- [Aim of the task] Turn every line of the items below into a JSON list of strings, one string per line, with blank lines left out.

- [Material shown]

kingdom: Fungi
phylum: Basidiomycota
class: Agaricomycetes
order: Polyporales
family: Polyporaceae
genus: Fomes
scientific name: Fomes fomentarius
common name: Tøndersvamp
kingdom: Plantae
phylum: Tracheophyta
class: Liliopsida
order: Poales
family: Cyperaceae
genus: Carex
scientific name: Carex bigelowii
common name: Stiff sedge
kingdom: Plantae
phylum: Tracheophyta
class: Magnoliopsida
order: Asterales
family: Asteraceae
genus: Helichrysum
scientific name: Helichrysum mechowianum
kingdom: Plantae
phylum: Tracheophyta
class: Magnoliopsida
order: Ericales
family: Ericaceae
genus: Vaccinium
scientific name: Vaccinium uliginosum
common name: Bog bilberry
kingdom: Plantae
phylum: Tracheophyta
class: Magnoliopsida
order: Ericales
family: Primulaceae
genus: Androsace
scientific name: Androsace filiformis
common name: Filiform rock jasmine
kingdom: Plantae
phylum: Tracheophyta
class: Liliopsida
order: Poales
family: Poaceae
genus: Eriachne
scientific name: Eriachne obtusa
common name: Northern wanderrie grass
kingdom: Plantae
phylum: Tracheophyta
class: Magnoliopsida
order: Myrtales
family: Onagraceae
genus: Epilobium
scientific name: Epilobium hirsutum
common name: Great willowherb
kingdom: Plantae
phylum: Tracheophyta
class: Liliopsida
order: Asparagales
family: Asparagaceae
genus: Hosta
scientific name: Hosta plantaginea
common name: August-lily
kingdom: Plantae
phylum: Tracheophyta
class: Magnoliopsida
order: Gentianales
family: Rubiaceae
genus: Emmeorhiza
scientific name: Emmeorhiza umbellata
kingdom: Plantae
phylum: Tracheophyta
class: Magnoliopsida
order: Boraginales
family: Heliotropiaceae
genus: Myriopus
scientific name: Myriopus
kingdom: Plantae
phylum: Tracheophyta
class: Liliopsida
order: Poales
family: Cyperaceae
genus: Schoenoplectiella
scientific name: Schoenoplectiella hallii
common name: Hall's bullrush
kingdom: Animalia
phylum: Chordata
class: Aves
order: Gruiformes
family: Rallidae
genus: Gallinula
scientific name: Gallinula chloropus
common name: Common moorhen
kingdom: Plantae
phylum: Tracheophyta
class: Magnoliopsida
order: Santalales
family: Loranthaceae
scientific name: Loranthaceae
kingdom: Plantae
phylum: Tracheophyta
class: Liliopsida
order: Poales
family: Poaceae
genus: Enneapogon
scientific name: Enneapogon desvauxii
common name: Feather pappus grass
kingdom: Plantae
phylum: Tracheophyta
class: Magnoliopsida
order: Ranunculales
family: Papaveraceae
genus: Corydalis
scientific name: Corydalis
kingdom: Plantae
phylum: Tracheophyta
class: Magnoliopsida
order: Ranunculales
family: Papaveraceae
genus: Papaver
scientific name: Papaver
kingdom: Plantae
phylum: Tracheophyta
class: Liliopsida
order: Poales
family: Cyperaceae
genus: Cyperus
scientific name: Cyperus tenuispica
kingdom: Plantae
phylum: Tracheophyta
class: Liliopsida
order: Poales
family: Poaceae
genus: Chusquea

- [Task answer]
[
  "kingdom: Fungi",
  "phylum: Basidiomycota",
  "class: Agaricomycetes",
  "order: Polyporales",
  "family: Polyporaceae",
  "genus: Fomes",
  "scientific name: Fomes fomentarius",
  "common name: Tøndersvamp",
  "kingdom: Plantae",
  "phylum: Tracheophyta",
  "class: Liliopsida",
  "order: Poales",
  "family: Cyperaceae",
  "genus: Carex",
  "scientific name: Carex bigelowii",
  "common name: Stiff sedge",
  "kingdom: Plantae",
  "phylum: Tracheophyta",
  "class: Magnoliopsida",
  "order: Asterales",
  "family: Asteraceae",
  "genus: Helichrysum",
  "scientific name: Helichrysum mechowianum",
  "kingdom: Plantae",
  "phylum: Tracheophyta",
  "class: Magnoliopsida",
  "order: Ericales",
  "family: Ericaceae",
  "genus: Vaccinium",
  "scientific name: Vaccinium uliginosum",
  "common name: Bog bilberry",
  "kingdom: Plantae",
  "phylum: Tracheophyta",
  "class: Magnoliopsida",
  "order: Ericales",
  "family: Primulaceae",
  "genus: Androsace",
  "scientific name: Androsace filiformis",
  "common name: Filiform rock jasmine",
  "kingdom: Plantae",
  "phylum: Tracheophyta",
  "class: Liliopsida",
  "order: Poales",
  "family: Poaceae",
  "genus: Eriachne",
  "scientific name: Eriachne obtusa",
  "common name: Northern wanderrie grass",
  "kingdom: Plantae",
  "phylum: Tracheophyta",
  "class: Magnoliopsida",
  "order: Myrtales",
  "family: Onagraceae",
  "genus: Epilobium",
  "scientific name: Epilobium hirsutum",
  "common name: Great willowherb",
  "kingdom: Plantae",
  "phylum: Tracheophyta",
  "class: Liliopsida",
  "order: Asparagales",
  "family: Asparagaceae",
  "genus: Hosta",
  "scientific name: Hosta plantaginea",
  "common name: August-lily",
  "kingdom: Plantae",
  "phylum: Tracheophyta",
  "class: Magnoliopsida",
  "order: Gentianales",
  "family: Rubiaceae",
  "genus: Emmeorhiza",
  "scientific name: Emmeorhiza umbellata",
  "kingdom: Plantae",
  "phylum: Tracheophyta",
  "class: Magnoliopsida",
  "order: Boraginales",
  "family: Heliotropiaceae",
  "genus: Myriopus",
  "scientific name: Myriopus",
  "kingdom: Plantae",
  "phylum: Tracheophyta",
  "class: Liliopsida",
  "order: Poales",
  "family: Cyperaceae",
  "genus: Schoenoplectiella",
  "scientific name: Schoenoplectiella hallii",
  "common name: Hall's bullrush",
  "kingdom: Animalia",
  "phylum: Chordata",
  "class: Aves",
  "order: Gruiformes",
  "family: Rallidae",
  "genus: Gallinula",
  "scientific name: Gallinula chloropus",
  "common name: Common moorhen",
  "kingdom: Plantae",
  "phylum: Tracheophyta",
  "class: Magnoliopsida",
  "order: Santalales",
  "family: Loranthaceae",
  "scientific name: Loranthaceae",
  "kingdom: Plantae",
  "phylum: Tracheophyta",
  "class: Liliopsida",
  "order: Poales",
  "family: Poaceae",
  "genus: Enneapogon",
  "scientific name: Enneapogon desvauxii",
  "common name: Feather pappus grass",
  "kingdom: Plantae",
  "phylum: Tracheophyta",
  "class: Magnoliopsida",
  "order: Ranunculales",
  "family: Papaveraceae",
  "genus: Corydalis",
  "scientific name: Corydalis",
  "kingdom: Plantae",
  "phylum: Tracheophyta",
  "class: Magnoliopsida",
  "order: Ranunculales",
  "family: Papaveraceae",
  "genus: Papaver",
  "scientific name: Papaver",
  "kingdom: Plantae",
  "phylum: Tracheophyta",
  "class: Liliopsida",
  "order: Poales",
  "family: Cyperaceae",
  "genus: Cyperus",
  "scientific name: Cyperus tenuispica",
  "kingdom: Plantae",
  "phylum: Tracheophyta",
  "class: Liliopsida",
  "order: Poales",
  "family: Poaceae",
  "genus: Chusquea"
]